“什麼?”聽到這話,嚴文德雙眸一凝,而後便搶也似的將板磚硯台給拿在了手中。
前前後後,上上下下的打量了起來。
同曹子建一樣,嚴文德在外表並沒發現這硯台的任何端倪。
“子建,這看著不像呀。”
“嚴老,你沒感覺這硯台輕了一點嗎?”
嚴文德聞言,拿在手裡掂量了一下,搖頭道:“沒感覺。”
“難道是我之前獲得過‘心靈手巧’這個能力?所以對於物件重量的差異有明顯的感覺?”曹子建心中這麼想著,這就讓嚴文德將硯台重新拿給自己。
而後開啟心如明鏡,開始小心翼翼的用雕刻刀在硯台表麵小心翼翼的刮擦了起來。
嚴文德在一旁看得認真。
隨著一撮撮硯粉被刮掉,嚴文德看到,硯台表麵居然出現了一條小縫隙。
該縫隙呈筆直線狀,並不是那種因為時間緣故,硯石出現自然龜裂的痕跡。
“這...硯中藏物?”嚴文德頓時來了精神。
對於這種內藏玄機的手法,在亂世還是比較多的。
除了隱藏寶貝的目的,也為了防止真正的寶貝被毀或搶奪。
如民國世界的曹子建得到的那幅柳公權的《十六日帖》,就是被藏在畫中。
隻是相比起畫中藏畫,這硯中藏物在難度上相對要簡單一些了。
但簡單歸簡單,能做到外表完全看不出來的地步,也是有些許難度的。
一時間,嚴文德對於這板磚硯台內部藏了什麼寶貝,起了濃重的好奇心。
為的防止這一過程被人打擾,嚴文德悄悄起身,出了包間,跟前台的工作人員說了一句。
讓他們沒有自己的允許,先不要上菜。
等到吩咐完畢,嚴文德躡手躡腳的重新回到了包間。
這會,曹子建還在拿著雕刻刀對著那台板磚硯台在刮擦。
隻是,四個邊的裂縫已經被曹子建給刮出了三麵。
馬上就能知道答案了。
嚴文德屏聲靜氣,默默的等待了起來。
不多時,四個邊的縫隙全部露了出來。
曹子建換了一把最小尺寸的雕刻刀,將刀頭往裂縫中擠去,而後用力一撬。
‘哢嚓’一聲。
裂縫和裂縫之間開始分開。
嚴文德第一眼看到的並不是其內的寶貝,而是幾團有點變色的棉絮。
隨著棉花被曹子建清理乾淨,總算是露出了其內寶貝的真容。
那是一方呈長方形,邊沿光滑,飾回紋,右側刻“紫琳腴”,細膩堅實,色青的硯台。
曹子建將這塊硯台從凹槽中取出,拿在手裡端詳了一番後。
而後,開始兩指微曲,去叩擊那塊硯台。
得到了回應是泥聲。
一番操作下來,曹子建對於板磚硯台內部藏的這塊硯台有了一個明確的判斷。
這就抬手,將其遞給了嚴文德:“嚴老,你也看看。
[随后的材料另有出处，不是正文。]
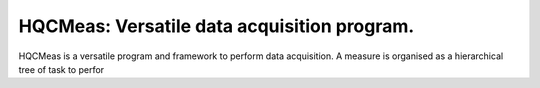 ============================================
HQCMeas: Versatile data acquisition program.
============================================

HQCMeas is a versatile program and framework to perform data acquisition. A measure is organised as a hierarchical tree of task to perfor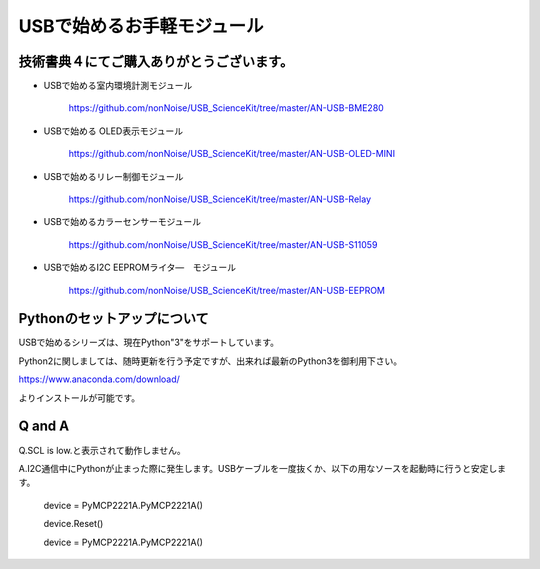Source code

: ==================================================
USBで始めるお手軽モジュール
==================================================

技術書典４にてご購入ありがとうございます。
^^^^^^^^^^^^^^^^^^^^^^^^^^^^^^^^^^^^^^^^^^^^^^^^^^^^^^^^^^^^^^^^^^^^^^^^^^^^^

- USBで始める室内環境計測モジュール

	https://github.com/nonNoise/USB_ScienceKit/tree/master/AN-USB-BME280

- USBで始める OLED表示モジュール

	https://github.com/nonNoise/USB_ScienceKit/tree/master/AN-USB-OLED-MINI

- USBで始めるリレー制御モジュール

	https://github.com/nonNoise/USB_ScienceKit/tree/master/AN-USB-Relay

- USBで始めるカラーセンサーモジュール

	https://github.com/nonNoise/USB_ScienceKit/tree/master/AN-USB-S11059

- USBで始めるI2C EEPROMライタ―　モジュール

	https://github.com/nonNoise/USB_ScienceKit/tree/master/AN-USB-EEPROM

Pythonのセットアップについて
^^^^^^^^^^^^^^^^^^^^^^^^^^^^^^^^^^^^^^^^^^^^^^^^^^^^^^^^^^^^^^^^^^^^^^^^^^^^^
USBで始めるシリーズは、現在Python"3"をサポートしています。

Python2に関しましては、随時更新を行う予定ですが、出来れば最新のPython3を御利用下さい。

https://www.anaconda.com/download/

よりインストールが可能です。





Q and A
^^^^^^^^^^^^^^^^^^^^^^^^^^^^^^^^^^^^^^^^^^^^^^^^^^^^^^^^^^^^^^^^^^^^^^^^^^^^^

Q.SCL is low.と表示されて動作しません。

A.I2C通信中にPythonが止まった際に発生します。USBケーブルを一度抜くか、以下の用なソースを起動時に行うと安定します。

	device = PyMCP2221A.PyMCP2221A()

	device.Reset()

	device = PyMCP2221A.PyMCP2221A()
”
這會的嚴文德早就有點迫不及待了。
好的硯台,他並不是沒有見過。
但是像這種硯中藏硯,他卻是第一次見。
這不免會讓人有些小期待。
當即接過,看了起來。
硯台的雕工,縱橫穿插,有條不紊,刻刀遊走之處,力度準度令人驚歎。
除此之外,嚴文德發現,這方硯台的背麵還雕了銘文,而且還有落款。
“我就說,這背麵的銘文未給給我一種字體緊密纏縛,連綿不斷,工整秀麗的感覺,敢情是出自製硯名家顧二娘之手。”嚴文德開口道。
“子建,沒想到如今的潘家園,居然還能給你撿到這麼大一個漏,厲害,厲害。”
嚴文德說這話,沒有嫉妒,有的是對曹子建眼力的佩服。
“當時我一上手,就感覺重量有些不對,於是抱著試試看的態度將其買回來研究,沒想到真的內有乾坤。”曹子建故作不好意思的撓了撓頭。
“如今傳世的顧二娘製硯鳳毛麟角,寄托顧二娘銘款的硯台又真假難辨。”
“但從現今所見比較可靠的顧氏作品來看,這方硯台古雅華美,圓活肥潤,上承明風,下啟有清一代,乃承上啟下的硯壇巨匠。”
“加上又被人刻意藏在硯中,大概率是真品沒錯了。”嚴文德分析道。
“我也是這麼認為的。”曹子建讚同道。
“按照目前的市場行情,你這方硯台,最少也要這個數吧?”嚴文德伸出兩根手指。
“顧二娘做為清代著名女製硯家,其作品一方麵下刀明快乾淨,一方麵於細節處纖細圓渾,有女性化溫柔優美的氣質,最得文人浪漫情懷的欣賞。”曹子建點頭道。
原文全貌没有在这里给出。